You know, RoboCop has something of a reputation for being early with awesome weaponry. It wasn’t the first, but it was among the first to show off not one but three Desert Eagles. If you look closely, the Bradley Fighting Vehicle makes its movie debut on Dick Jones’ video package. Probably even better is the Barrett .50, which unless I’m mistaken, makes its movie debut in RoboCop as well. Although it’s the basis for a fictional weapon: The Cobra Assault Canon (state of the art, bang bang!). The Cobra is actually an M82 with some type of futuristic optics. This rifle doesn’t appear again in RoboCop 2, another rifle stands in as the same weapon. The M82(A1) can be seen again in Predator 2 minus distinct muzzle brake when Scorpio’s men suit up in the armoury, as well as in Navy Seals used by God – that would be Bill Paxton.

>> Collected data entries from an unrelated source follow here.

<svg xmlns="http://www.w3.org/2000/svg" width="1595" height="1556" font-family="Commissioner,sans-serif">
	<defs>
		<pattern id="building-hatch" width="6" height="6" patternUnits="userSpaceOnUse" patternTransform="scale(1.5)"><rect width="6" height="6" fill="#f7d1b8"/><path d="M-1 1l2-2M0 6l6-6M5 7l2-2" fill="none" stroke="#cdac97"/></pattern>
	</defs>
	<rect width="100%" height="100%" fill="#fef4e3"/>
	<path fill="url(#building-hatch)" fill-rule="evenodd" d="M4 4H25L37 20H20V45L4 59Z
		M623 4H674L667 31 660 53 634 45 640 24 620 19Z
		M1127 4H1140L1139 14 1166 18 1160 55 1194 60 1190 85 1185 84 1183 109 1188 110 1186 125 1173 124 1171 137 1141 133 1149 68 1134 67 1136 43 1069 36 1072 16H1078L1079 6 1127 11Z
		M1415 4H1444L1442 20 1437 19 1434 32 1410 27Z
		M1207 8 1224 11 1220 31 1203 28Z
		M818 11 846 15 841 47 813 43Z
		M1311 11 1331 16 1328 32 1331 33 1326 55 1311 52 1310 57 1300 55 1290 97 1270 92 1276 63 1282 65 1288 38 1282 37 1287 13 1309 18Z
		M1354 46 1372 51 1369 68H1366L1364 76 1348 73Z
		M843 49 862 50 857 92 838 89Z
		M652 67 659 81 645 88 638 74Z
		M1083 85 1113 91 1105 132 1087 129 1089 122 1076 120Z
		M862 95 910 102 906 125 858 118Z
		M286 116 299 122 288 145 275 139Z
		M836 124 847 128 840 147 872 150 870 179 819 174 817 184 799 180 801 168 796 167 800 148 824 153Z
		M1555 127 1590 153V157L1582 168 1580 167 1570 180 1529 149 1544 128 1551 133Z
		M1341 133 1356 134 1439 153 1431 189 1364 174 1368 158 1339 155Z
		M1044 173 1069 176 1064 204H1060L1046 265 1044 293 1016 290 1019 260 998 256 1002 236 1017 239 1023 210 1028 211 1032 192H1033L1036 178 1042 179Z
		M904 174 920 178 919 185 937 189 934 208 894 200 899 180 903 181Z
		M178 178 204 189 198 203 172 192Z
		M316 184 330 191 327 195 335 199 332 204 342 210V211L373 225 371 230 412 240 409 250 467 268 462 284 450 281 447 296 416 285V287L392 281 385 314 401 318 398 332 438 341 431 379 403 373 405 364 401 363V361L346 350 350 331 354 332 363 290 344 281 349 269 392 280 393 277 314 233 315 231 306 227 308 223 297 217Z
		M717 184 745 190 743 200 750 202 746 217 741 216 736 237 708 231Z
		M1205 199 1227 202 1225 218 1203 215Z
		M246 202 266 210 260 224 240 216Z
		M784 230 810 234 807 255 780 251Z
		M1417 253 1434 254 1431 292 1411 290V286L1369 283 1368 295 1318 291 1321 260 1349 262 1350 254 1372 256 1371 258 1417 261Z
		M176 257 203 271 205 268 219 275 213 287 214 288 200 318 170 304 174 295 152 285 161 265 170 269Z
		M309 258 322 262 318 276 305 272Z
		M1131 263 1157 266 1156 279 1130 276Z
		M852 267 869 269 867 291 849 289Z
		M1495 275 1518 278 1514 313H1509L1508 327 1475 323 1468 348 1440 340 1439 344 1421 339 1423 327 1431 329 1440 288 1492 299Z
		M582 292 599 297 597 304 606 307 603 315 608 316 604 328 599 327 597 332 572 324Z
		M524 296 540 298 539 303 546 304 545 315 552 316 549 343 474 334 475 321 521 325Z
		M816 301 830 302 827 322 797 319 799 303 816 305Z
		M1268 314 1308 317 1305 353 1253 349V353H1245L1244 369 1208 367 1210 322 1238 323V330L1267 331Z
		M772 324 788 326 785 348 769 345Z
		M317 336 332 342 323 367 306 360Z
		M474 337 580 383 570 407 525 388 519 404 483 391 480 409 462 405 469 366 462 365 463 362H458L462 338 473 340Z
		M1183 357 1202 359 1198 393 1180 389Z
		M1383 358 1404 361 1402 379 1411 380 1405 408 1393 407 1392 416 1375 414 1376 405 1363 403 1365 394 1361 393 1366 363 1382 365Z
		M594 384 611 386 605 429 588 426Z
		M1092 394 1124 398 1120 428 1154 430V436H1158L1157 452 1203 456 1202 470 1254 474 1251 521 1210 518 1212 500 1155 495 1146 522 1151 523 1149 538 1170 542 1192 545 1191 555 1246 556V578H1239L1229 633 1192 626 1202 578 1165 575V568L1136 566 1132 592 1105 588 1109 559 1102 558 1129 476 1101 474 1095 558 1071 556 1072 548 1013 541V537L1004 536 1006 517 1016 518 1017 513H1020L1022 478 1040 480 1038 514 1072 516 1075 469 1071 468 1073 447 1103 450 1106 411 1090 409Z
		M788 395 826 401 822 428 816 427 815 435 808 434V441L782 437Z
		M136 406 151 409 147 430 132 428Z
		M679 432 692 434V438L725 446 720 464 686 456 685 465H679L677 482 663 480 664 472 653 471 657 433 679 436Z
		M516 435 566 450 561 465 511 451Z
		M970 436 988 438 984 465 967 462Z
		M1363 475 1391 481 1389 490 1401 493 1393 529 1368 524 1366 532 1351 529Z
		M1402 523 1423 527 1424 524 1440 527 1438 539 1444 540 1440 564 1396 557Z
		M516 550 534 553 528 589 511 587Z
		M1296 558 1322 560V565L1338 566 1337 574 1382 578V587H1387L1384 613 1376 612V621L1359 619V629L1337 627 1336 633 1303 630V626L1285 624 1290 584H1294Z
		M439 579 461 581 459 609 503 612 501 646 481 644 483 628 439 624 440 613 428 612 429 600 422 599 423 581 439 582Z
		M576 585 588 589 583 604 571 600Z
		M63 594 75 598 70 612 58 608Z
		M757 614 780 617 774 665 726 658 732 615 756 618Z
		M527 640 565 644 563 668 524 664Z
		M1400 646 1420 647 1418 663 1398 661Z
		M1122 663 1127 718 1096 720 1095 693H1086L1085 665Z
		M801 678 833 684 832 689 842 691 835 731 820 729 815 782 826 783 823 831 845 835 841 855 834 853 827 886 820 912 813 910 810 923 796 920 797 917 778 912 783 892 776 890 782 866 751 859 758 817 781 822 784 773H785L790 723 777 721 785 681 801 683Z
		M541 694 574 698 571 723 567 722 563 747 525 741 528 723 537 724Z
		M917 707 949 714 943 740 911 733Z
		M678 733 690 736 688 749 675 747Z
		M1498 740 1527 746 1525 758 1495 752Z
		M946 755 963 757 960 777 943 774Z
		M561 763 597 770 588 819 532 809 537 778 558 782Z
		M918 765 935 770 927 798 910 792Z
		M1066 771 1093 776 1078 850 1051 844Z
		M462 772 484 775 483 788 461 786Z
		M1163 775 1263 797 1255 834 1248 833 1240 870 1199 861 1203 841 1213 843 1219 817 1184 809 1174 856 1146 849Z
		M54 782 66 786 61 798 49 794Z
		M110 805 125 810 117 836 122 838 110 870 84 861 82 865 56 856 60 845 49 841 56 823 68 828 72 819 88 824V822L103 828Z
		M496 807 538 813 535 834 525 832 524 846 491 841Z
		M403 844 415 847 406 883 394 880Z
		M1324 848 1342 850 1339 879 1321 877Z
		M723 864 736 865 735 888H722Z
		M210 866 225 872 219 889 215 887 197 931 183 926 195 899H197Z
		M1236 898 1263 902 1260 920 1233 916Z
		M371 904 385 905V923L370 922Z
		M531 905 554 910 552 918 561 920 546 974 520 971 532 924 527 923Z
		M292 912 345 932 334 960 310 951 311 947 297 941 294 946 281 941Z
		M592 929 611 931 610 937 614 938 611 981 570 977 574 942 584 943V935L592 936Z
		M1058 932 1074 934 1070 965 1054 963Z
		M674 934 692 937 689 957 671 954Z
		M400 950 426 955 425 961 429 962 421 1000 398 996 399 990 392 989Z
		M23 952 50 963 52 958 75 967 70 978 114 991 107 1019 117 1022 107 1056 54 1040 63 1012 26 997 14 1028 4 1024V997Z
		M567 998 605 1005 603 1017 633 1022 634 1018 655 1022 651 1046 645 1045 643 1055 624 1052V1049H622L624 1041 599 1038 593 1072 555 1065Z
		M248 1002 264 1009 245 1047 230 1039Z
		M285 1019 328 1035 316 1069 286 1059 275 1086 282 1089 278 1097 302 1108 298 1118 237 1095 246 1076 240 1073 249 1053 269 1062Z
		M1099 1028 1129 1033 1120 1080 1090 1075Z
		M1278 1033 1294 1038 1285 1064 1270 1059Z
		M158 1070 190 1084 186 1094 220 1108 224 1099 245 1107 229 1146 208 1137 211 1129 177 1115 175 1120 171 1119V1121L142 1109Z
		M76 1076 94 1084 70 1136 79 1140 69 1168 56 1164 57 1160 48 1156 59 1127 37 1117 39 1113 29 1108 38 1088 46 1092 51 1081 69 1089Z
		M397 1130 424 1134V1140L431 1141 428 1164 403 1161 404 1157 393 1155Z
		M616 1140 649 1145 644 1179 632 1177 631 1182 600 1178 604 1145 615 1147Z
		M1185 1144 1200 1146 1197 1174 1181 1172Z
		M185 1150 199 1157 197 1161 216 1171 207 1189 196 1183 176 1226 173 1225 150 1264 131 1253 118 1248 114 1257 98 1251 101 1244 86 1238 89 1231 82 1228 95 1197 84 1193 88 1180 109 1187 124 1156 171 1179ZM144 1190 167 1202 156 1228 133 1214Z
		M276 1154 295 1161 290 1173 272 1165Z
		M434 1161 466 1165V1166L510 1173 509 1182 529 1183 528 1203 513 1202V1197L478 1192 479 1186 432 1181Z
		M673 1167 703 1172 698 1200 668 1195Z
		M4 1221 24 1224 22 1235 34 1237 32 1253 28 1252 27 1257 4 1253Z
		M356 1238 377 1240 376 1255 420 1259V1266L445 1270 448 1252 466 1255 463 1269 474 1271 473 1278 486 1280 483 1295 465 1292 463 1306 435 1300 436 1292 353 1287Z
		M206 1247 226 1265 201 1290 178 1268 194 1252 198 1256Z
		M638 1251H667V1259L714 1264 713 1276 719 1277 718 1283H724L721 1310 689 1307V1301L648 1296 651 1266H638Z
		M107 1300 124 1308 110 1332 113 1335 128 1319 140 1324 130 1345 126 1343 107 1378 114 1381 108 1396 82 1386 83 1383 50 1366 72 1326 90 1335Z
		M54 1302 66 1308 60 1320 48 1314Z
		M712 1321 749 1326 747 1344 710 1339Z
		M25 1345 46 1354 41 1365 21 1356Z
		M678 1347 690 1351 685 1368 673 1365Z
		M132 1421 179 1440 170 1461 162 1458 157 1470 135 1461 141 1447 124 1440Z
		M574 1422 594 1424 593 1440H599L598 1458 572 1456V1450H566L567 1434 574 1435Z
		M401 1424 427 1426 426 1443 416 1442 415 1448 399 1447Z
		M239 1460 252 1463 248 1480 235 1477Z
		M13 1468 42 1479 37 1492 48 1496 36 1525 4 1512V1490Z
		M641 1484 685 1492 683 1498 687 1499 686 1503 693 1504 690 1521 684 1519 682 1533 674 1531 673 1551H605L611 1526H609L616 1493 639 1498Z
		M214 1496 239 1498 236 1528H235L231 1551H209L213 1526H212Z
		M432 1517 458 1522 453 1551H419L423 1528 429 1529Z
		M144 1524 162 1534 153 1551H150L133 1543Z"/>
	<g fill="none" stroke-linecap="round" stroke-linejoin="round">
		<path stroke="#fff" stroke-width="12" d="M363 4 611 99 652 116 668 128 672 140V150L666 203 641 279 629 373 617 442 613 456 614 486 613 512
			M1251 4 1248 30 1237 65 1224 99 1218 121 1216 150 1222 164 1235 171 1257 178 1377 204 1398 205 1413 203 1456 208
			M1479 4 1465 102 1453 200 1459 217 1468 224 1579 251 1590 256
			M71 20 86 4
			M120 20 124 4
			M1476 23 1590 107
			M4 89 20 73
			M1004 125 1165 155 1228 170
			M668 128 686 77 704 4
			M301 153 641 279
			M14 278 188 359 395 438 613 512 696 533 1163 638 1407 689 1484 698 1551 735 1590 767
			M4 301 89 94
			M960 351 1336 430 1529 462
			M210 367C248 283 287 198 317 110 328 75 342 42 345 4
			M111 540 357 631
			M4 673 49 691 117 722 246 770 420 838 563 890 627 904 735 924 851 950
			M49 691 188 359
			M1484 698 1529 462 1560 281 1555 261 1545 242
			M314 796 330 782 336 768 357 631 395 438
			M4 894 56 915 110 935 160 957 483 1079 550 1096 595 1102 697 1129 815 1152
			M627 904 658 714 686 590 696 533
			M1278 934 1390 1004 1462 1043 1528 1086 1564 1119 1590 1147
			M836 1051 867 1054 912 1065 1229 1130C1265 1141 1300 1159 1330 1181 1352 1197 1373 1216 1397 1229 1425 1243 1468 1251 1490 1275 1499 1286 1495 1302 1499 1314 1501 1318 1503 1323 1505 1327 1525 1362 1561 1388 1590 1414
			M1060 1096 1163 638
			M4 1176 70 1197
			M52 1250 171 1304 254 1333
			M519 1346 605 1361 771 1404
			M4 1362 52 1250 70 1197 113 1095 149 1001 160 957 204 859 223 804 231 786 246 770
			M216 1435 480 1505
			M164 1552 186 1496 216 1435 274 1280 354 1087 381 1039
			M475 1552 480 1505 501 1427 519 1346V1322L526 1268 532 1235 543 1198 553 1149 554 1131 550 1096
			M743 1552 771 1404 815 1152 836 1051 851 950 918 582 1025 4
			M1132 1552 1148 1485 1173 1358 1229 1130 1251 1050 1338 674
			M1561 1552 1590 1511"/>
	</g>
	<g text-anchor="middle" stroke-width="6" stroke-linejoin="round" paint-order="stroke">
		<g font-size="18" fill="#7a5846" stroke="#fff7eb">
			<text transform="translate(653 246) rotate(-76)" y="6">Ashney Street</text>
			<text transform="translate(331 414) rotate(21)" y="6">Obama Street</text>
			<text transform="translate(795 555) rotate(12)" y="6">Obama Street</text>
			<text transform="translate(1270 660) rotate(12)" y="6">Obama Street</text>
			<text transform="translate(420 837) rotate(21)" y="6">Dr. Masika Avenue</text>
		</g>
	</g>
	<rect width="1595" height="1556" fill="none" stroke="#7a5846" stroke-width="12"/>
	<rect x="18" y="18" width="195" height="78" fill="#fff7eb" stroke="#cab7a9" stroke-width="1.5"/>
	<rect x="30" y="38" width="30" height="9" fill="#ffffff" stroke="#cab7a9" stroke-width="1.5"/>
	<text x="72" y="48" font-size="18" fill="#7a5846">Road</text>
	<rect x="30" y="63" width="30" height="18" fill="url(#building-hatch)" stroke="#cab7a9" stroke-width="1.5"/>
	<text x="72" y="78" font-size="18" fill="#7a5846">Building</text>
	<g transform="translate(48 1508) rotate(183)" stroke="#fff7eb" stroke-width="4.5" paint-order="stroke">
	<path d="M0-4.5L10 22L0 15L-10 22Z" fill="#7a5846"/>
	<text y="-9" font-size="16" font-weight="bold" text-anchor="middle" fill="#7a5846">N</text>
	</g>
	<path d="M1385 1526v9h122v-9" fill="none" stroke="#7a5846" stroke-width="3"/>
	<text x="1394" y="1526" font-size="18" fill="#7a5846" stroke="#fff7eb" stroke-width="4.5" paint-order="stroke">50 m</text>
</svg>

More recently the M82(A1M) can be seen in The Hurt Locker. It’s put to great use here in an excellent shoot out at the halfway point of the movie, one of the best from the 00’s. It isn’t just another weapon during this shoot out, it plays a significant role and is used for purpose. Kathryn Bigelow may be the best female director of Manly Movies. A more recent appearance is the 107 update in The Mechanic (2011), the remake of the Bronson original. Not sure it was used much in that movie, but definitely used by Statham when training Foster as his apprentice. ‘Billy The Kid’ emulates Schoolboy from Rambo IV by keeping an eye on Stallone with another Barrett in The Expendables II. I’m not sure God, or even Bill Paxton for that matter, could’ve taken out the troops surrounding Sly in the way he did at the start though.
Probably the most impressive use of this weapon is its appearance in Rambo IV where it’s used by Matthew Marsden/’Schoolboy’. The M107 in Rambo is a significant character in the movie. Schoolboy turns the tide with the weapon several times. As Stallone himself said during promotion: “This is the first time we really see what a .50 will do to a human body”. Suppression and night vision included. The scene where Rambo orders Schoolboy to discharge the weapon in order to draw the enemy shows just how powerful and imposing the gun is. The muzzle blast clearly has a concussive effect on the camera, the kinda thing that’ll burst an eyeball if used by amateurs willy nilly. More than a few heads are popped with this weapon. Though I kinda wish Rambo himself was using it, we know from Rambo III deleted scenes that among other things, ol’ Johnny Boy is a trained sniper. An honorary mention goes to the Barretts used by Ving Rhames in Mission: Impossible III, mounted on remote tripods and used to devastating effect.